Under the statutes, the lien is usually created by the performance of labor or the supplying of material that improves the property. Just what type of contribution counts as a valid basis for a mechanics lien varies, depending on the particular state statute that applies. Some common examples are:

  • Laborerscarpenterselectricians, mechanical/HVAC contractors and plumbers working on the project site;
  • Lumber yards, plumbing supply houses and electrical suppliers;
  • Architects and civil engineers who drew up the construction plans and specifications; and
  • Offsite fabricators of specialty items that are ultimately incorporated into the project.

Often, there is no simple dividing line that is useful in every state, or even in every case, for determining this eligibility. Deciding whether a party has a legitimate lien right may depend on examining court cases that have either upheld or rejected lien claims in the same state.

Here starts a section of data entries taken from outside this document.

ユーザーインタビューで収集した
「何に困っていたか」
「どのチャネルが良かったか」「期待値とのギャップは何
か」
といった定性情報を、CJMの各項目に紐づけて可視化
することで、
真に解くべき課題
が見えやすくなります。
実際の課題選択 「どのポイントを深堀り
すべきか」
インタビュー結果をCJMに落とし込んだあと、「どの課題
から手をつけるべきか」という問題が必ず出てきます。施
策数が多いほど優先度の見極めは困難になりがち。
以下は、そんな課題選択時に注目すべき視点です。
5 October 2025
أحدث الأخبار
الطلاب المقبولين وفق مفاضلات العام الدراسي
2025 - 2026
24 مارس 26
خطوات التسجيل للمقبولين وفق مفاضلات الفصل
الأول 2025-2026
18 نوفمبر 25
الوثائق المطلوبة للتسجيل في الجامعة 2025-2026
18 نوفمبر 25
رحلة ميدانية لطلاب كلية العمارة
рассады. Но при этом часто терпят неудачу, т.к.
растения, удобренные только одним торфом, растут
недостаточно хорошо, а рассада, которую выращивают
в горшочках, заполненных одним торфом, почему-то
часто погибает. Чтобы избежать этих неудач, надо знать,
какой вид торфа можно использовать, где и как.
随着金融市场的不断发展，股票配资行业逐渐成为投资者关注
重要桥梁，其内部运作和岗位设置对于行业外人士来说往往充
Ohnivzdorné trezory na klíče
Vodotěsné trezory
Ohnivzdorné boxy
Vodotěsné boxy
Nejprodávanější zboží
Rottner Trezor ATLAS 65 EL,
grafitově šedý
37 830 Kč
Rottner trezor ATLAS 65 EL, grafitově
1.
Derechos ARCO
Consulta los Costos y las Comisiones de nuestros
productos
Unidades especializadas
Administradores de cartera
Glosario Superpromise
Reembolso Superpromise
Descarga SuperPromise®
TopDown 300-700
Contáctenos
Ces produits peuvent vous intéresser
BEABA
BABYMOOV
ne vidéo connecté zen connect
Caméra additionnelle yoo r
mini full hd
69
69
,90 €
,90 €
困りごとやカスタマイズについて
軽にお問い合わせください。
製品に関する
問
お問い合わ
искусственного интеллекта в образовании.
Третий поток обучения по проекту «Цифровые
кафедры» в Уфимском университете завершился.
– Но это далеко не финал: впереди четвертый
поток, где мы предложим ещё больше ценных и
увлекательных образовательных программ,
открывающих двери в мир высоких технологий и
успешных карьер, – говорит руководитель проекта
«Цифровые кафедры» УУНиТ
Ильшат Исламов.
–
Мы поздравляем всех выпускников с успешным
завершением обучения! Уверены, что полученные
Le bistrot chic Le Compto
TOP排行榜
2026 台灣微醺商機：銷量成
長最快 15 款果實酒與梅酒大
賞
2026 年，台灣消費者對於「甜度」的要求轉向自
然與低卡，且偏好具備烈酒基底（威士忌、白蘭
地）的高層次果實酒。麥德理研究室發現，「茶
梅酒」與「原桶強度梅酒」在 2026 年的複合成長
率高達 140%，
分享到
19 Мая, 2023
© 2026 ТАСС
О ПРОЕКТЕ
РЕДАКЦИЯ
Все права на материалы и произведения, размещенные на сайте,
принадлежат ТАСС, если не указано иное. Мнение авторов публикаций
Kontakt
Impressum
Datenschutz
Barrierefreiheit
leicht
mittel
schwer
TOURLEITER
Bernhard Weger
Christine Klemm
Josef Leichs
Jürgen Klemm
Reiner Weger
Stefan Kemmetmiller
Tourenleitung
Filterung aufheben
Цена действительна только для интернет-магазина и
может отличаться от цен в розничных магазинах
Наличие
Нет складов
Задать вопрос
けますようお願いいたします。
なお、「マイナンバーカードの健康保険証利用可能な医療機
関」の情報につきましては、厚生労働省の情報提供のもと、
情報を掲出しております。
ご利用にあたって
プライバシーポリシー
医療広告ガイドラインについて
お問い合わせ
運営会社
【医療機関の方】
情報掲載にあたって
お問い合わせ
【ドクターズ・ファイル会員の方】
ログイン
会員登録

Unlike other security interests, in most states, mechanic's liens are given to contractors and material suppliers who may or may not have a direct contractual agreement with the owner of the land. In fact, this is often the norm because in most cases, the owner of the land contracts only with a general contractor (often called a "prime contractor"). The general contractor, in turn, hires subcontractors ("subs") and material suppliers ("suppliers") to perform the work. These subs and suppliers are entitled to liens on the owner's property to secure their payment from the general contractor.

However, to have an enforceable lien, it usually must be "perfected." This means that the holder of the lien must comply with the statutory requirements for maintaining and enforcing the lien. These requirements, which contain time limits, are generally as follows:

  • Providing the required preliminary notice to the property owner disclosing the entitlement to the lien (some states).
  • Filing notices of commencement of work (some states).
  • Filing notices in the required public records offices of the intention to file a lien if unpaid (some states).
  • Filing the notice or claim of lien in the required public records offices within a specified period of time after the materials have been supplied or the work completed (all states). The law varies from state-to-state on both the triggering event and the timing of this. Some states require the filing within a period measured from the time when the claimant completes its work, while others specify the event as being after all work on the project has been completed. The filing time periods after the triggering event vary, with 4-6 months being common.
  • Filing a lawsuit to foreclose the lien within a specified time period.

Because of the difficulty often associated with the filing of mechanics liens and compliance with mechanics lien laws, many lienors use attorneys or mechanics lien filing services to ensure that their mechanics lien is filed correctly.